# [Tasks for this exercise]
• A. Rewrite the passage on FELA jurisdiction between "Thus, what later" and "610, 614-15 (1988).", inclusive, and replace "justified" with "supported".
• B. In the passage on FELA jurisdiction, in what year did Congress amend FELA to add what is now codified as section 56?

# [Given passage]
*****
At the time of Pennoyer, it was the forum state’s relationship
to the defendant and the defendant’s property, and not
the nature of the plaintiff’s claims, that determined jurisdiction.
Thus, what later was referred to as “general jurisdiction”
was the basis on which all jurisdiction was justified.
Mary Twitchell, The Myth of General Jurisdiction, 101 Harv
L Rev 610, 614-15 (1988).
Cite as 361 Or 115 (2017) 135
That understanding of jurisdiction was the prevailing
understanding when Congress enacted FELA in 1908
to provide a federal cause of action for injured workers. 361
Or at 126 (discussing legislative history of FELA). In 1910,
Congress amended FELA to add what is now codified as section
56, which provides, in part:
“Under this chapter an action may be brought in a district
court of the United States, in the district of the residence
of the defendant, or in which the cause of action arose, or
in which the defendant shall be doing business at the time
of commencing such action. The jurisdiction of the courts of
the United States under this chapter shall be concurrent
with that of the courts of the several States.”
*****
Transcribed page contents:
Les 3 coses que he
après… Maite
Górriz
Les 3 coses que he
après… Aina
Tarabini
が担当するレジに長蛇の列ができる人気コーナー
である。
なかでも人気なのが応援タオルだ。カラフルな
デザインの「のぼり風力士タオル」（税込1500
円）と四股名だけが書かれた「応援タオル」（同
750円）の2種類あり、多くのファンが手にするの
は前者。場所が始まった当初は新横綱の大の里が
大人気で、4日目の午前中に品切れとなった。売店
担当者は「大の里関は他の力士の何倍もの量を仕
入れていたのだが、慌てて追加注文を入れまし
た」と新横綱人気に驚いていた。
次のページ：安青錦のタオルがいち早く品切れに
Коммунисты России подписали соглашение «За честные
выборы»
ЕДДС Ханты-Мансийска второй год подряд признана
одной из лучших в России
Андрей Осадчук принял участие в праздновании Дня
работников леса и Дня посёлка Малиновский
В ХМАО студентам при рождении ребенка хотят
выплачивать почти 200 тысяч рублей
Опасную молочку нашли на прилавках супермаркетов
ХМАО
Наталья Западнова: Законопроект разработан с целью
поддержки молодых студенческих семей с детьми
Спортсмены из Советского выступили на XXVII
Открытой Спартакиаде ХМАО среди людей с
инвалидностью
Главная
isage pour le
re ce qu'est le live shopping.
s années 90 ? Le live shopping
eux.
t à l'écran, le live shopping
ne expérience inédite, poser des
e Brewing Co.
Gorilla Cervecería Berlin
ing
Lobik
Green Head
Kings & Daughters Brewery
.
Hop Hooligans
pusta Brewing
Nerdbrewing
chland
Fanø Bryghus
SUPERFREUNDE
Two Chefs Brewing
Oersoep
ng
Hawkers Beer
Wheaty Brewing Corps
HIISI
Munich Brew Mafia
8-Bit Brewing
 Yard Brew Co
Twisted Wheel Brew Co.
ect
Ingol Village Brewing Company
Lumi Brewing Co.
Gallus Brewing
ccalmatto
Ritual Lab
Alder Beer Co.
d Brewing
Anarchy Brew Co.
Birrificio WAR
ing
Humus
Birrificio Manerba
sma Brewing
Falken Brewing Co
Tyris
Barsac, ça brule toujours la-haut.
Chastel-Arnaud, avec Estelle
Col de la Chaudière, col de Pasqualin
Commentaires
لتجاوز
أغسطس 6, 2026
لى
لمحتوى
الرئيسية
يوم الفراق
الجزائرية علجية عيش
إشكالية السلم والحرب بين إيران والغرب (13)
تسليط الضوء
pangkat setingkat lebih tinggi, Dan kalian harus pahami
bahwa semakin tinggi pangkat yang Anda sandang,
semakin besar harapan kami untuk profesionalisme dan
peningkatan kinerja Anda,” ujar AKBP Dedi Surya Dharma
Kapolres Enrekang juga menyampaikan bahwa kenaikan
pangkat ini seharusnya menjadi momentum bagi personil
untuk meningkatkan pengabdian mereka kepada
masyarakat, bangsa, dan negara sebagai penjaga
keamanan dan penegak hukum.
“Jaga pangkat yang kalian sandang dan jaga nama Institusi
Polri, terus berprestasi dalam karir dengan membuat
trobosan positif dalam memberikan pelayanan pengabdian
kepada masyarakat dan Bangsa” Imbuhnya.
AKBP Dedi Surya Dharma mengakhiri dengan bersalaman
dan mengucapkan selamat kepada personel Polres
*****
# [Numbered answers]
• A.
Thus, what later was referred to as “general jurisdiction”
was the basis on which all jurisdiction was supported.
Mary Twitchell, The Myth of General Jurisdiction, 101 Harv
L Rev 610, 614-15 (1988).

• B. 1910